• **PROBLEM DETAILS**: The data below is to be repeated in full, exactly as shown.

• **RECORDS TO USE**:

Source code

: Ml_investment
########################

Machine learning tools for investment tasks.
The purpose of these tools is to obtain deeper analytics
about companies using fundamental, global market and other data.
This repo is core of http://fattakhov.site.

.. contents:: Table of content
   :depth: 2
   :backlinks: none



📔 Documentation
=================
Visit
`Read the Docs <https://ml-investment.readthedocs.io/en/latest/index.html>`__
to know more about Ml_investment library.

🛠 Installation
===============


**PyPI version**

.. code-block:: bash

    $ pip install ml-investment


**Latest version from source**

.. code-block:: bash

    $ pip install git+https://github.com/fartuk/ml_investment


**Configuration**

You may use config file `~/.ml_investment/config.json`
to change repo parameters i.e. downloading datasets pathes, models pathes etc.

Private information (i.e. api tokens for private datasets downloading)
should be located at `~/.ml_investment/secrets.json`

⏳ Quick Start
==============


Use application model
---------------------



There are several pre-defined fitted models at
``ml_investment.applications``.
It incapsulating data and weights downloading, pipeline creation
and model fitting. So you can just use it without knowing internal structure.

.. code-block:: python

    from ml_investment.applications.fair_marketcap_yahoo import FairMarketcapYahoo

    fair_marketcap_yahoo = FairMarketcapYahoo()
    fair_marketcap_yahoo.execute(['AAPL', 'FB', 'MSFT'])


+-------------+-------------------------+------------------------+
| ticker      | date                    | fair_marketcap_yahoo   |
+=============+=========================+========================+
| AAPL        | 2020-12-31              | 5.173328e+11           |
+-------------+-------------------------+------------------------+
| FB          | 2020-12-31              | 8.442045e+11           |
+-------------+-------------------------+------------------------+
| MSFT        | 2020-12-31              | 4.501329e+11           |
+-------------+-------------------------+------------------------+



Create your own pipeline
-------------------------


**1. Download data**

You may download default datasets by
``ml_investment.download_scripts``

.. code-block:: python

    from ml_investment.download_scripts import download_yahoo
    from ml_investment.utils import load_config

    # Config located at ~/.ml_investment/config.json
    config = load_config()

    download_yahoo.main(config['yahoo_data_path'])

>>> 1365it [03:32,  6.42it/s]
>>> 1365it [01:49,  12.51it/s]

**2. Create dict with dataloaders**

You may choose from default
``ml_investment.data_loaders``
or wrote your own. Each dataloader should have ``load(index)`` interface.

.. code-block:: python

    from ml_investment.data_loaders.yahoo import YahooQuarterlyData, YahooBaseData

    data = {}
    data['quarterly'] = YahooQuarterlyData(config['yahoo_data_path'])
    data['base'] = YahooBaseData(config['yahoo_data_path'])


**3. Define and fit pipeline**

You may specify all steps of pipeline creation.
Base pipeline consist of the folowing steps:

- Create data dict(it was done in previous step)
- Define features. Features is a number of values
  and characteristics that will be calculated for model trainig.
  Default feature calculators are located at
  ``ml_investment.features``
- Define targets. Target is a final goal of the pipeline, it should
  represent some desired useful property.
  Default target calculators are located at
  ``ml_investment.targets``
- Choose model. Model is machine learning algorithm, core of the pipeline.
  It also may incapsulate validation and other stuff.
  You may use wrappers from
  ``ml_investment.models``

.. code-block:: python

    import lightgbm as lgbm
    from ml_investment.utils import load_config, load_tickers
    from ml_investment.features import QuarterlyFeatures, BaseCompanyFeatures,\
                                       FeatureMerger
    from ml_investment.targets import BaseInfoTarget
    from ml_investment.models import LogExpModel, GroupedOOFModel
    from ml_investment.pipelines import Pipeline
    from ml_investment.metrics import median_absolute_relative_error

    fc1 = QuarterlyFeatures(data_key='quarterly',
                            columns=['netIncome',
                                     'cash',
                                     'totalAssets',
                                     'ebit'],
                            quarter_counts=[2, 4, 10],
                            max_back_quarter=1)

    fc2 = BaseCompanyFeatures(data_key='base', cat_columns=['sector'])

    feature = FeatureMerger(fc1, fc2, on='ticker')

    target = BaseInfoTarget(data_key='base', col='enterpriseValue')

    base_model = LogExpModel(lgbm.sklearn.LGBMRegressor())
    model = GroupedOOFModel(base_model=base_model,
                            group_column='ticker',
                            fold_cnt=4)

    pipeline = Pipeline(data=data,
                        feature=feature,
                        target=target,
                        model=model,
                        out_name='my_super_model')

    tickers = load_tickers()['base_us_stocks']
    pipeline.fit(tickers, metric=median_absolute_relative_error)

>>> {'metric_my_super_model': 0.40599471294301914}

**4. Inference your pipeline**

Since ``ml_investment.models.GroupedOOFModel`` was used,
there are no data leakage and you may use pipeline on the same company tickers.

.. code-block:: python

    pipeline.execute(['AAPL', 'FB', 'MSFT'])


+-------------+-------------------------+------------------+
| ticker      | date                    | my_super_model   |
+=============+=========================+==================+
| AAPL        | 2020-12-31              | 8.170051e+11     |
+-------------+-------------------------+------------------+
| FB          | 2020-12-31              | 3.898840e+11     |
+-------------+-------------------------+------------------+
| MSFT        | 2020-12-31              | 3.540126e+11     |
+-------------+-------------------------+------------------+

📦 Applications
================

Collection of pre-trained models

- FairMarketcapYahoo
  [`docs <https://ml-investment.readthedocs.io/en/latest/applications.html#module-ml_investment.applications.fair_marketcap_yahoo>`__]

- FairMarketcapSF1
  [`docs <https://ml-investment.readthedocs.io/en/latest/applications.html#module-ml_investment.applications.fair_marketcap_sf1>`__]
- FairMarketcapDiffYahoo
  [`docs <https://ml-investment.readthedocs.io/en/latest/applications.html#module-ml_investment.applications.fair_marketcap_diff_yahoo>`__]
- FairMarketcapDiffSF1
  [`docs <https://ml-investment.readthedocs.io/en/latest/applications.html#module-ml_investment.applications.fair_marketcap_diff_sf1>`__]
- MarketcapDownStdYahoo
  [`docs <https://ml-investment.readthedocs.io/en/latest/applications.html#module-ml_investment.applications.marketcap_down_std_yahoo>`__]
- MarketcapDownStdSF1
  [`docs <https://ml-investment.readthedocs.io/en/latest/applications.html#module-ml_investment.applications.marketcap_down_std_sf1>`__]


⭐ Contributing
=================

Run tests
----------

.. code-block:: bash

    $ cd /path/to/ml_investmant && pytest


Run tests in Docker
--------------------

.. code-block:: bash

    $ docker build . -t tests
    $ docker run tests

• **TASK OUTPUT**:
Source code

: Ml_investment
########################

Machine learning tools for investment tasks.
The purpose of these tools is to obtain deeper analytics
about companies using fundamental, global market and other data.
This repo is core of http://fattakhov.site.

.. contents:: Table of content
   :depth: 2
   :backlinks: none



📔 Documentation
=================
Visit
`Read the Docs <https://ml-investment.readthedocs.io/en/latest/index.html>`__
to know more about Ml_investment library.

🛠 Installation
===============


**PyPI version**

.. code-block:: bash

    $ pip install ml-investment


**Latest version from source**

.. code-block:: bash

    $ pip install git+https://github.com/fartuk/ml_investment


**Configuration**

You may use config file `~/.ml_investment/config.json`
to change repo parameters i.e. downloading datasets pathes, models pathes etc.

Private information (i.e. api tokens for private datasets downloading)
should be located at `~/.ml_investment/secrets.json`

⏳ Quick Start
==============


Use application model
---------------------



There are several pre-defined fitted models at
``ml_investment.applications``.
It incapsulating data and weights downloading, pipeline creation
and model fitting. So you can just use it without knowing internal structure.

.. code-block:: python

    from ml_investment.applications.fair_marketcap_yahoo import FairMarketcapYahoo

    fair_marketcap_yahoo = FairMarketcapYahoo()
    fair_marketcap_yahoo.execute(['AAPL', 'FB', 'MSFT'])


+-------------+-------------------------+------------------------+
| ticker      | date                    | fair_marketcap_yahoo   |
+=============+=========================+========================+
| AAPL        | 2020-12-31              | 5.173328e+11           |
+-------------+-------------------------+------------------------+
| FB          | 2020-12-31              | 8.442045e+11           |
+-------------+-------------------------+------------------------+
| MSFT        | 2020-12-31              | 4.501329e+11           |
+-------------+-------------------------+------------------------+



Create your own pipeline
-------------------------


**1. Download data**

You may download default datasets by
``ml_investment.download_scripts``

.. code-block:: python

    from ml_investment.download_scripts import download_yahoo
    from ml_investment.utils import load_config

    # Config located at ~/.ml_investment/config.json
    config = load_config()

    download_yahoo.main(config['yahoo_data_path'])

>>> 1365it [03:32,  6.42it/s]
>>> 1365it [01:49,  12.51it/s]

**2. Create dict with dataloaders**

You may choose from default
``ml_investment.data_loaders``
or wrote your own. Each dataloader should have ``load(index)`` interface.

.. code-block:: python

    from ml_investment.data_loaders.yahoo import YahooQuarterlyData, YahooBaseData

    data = {}
    data['quarterly'] = YahooQuarterlyData(config['yahoo_data_path'])
    data['base'] = YahooBaseData(config['yahoo_data_path'])


**3. Define and fit pipeline**

You may specify all steps of pipeline creation.
Base pipeline consist of the folowing steps:

- Create data dict(it was done in previous step)
- Define features. Features is a number of values
  and characteristics that will be calculated for model trainig.
  Default feature calculators are located at
  ``ml_investment.features``
- Define targets. Target is a final goal of the pipeline, it should
  represent some desired useful property.
  Default target calculators are located at
  ``ml_investment.targets``
- Choose model. Model is machine learning algorithm, core of the pipeline.
  It also may incapsulate validation and other stuff.
  You may use wrappers from
  ``ml_investment.models``

.. code-block:: python

    import lightgbm as lgbm
    from ml_investment.utils import load_config, load_tickers
    from ml_investment.features import QuarterlyFeatures, BaseCompanyFeatures,\
                                       FeatureMerger
    from ml_investment.targets import BaseInfoTarget
    from ml_investment.models import LogExpModel, GroupedOOFModel
    from ml_investment.pipelines import Pipeline
    from ml_investment.metrics import median_absolute_relative_error

    fc1 = QuarterlyFeatures(data_key='quarterly',
                            columns=['netIncome',
                                     'cash',
                                     'totalAssets',
                                     'ebit'],
                            quarter_counts=[2, 4, 10],
                            max_back_quarter=1)

    fc2 = BaseCompanyFeatures(data_key='base', cat_columns=['sector'])

    feature = FeatureMerger(fc1, fc2, on='ticker')

    target = BaseInfoTarget(data_key='base', col='enterpriseValue')

    base_model = LogExpModel(lgbm.sklearn.LGBMRegressor())
    model = GroupedOOFModel(base_model=base_model,
                            group_column='ticker',
                            fold_cnt=4)

    pipeline = Pipeline(data=data,
                        feature=feature,
                        target=target,
                        model=model,
                        out_name='my_super_model')

    tickers = load_tickers()['base_us_stocks']
    pipeline.fit(tickers, metric=median_absolute_relative_error)

>>> {'metric_my_super_model': 0.40599471294301914}

**4. Inference your pipeline**

Since ``ml_investment.models.GroupedOOFModel`` was used,
there are no data leakage and you may use pipeline on the same company tickers.

.. code-block:: python

    pipeline.execute(['AAPL', 'FB', 'MSFT'])


+-------------+-------------------------+------------------+
| ticker      | date                    | my_super_model   |
+=============+=========================+==================+
| AAPL        | 2020-12-31              | 8.170051e+11     |
+-------------+-------------------------+------------------+
| FB          | 2020-12-31              | 3.898840e+11     |
+-------------+-------------------------+------------------+
| MSFT        | 2020-12-31              | 3.540126e+11     |
+-------------+-------------------------+------------------+

📦 Applications
================

Collection of pre-trained models

- FairMarketcapYahoo
  [`docs <https://ml-investment.readthedocs.io/en/latest/applications.html#module-ml_investment.applications.fair_marketcap_yahoo>`__]

- FairMarketcapSF1
  [`docs <https://ml-investment.readthedocs.io/en/latest/applications.html#module-ml_investment.applications.fair_marketcap_sf1>`__]
- FairMarketcapDiffYahoo
  [`docs <https://ml-investment.readthedocs.io/en/latest/applications.html#module-ml_investment.applications.fair_marketcap_diff_yahoo>`__]
- FairMarketcapDiffSF1
  [`docs <https://ml-investment.readthedocs.io/en/latest/applications.html#module-ml_investment.applications.fair_marketcap_diff_sf1>`__]
- MarketcapDownStdYahoo
  [`docs <https://ml-investment.readthedocs.io/en/latest/applications.html#module-ml_investment.applications.marketcap_down_std_yahoo>`__]
- MarketcapDownStdSF1
  [`docs <https://ml-investment.readthedocs.io/en/latest/applications.html#module-ml_investment.applications.marketcap_down_std_sf1>`__]


⭐ Contributing
=================

Run tests
----------

.. code-block:: bash

    $ cd /path/to/ml_investmant && pytest


Run tests in Docker
--------------------

.. code-block:: bash

    $ docker build . -t tests
    $ docker run tests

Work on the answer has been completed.